— Problem requirements —
Repeat, word for word, each of the records shown below, without their pictures.
[[ Available data open ]]
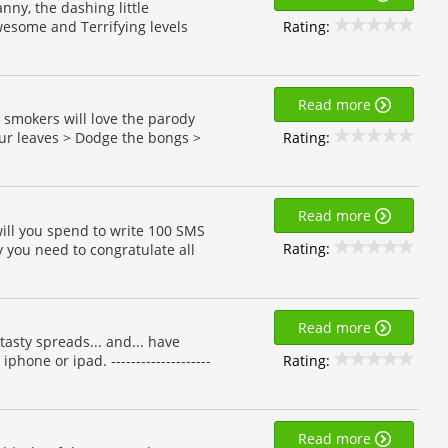
ny, the dashing little
Rating:
esome and Terrifying levels
Read more
a smokers will love the parody
Rating:
our leaves > Dodge the bongs >
Read more
ill you spend to write 100 SMS
Rating:
 you need to congratulate all
Read more
sty spreads... and... have
Rating:
hone or ipad. --------------------
Read more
[[ Available data closed ]]
— Response —
ny, the dashing little
Rating:
esome and Terrifying levels
Read more
a smokers will love the parody
Rating:
our leaves > Dodge the bongs >
Read more
ill you spend to write 100 SMS
Rating:
 you need to congratulate all
Read more
sty spreads... and... have
Rating:
hone or ipad. --------------------
Read more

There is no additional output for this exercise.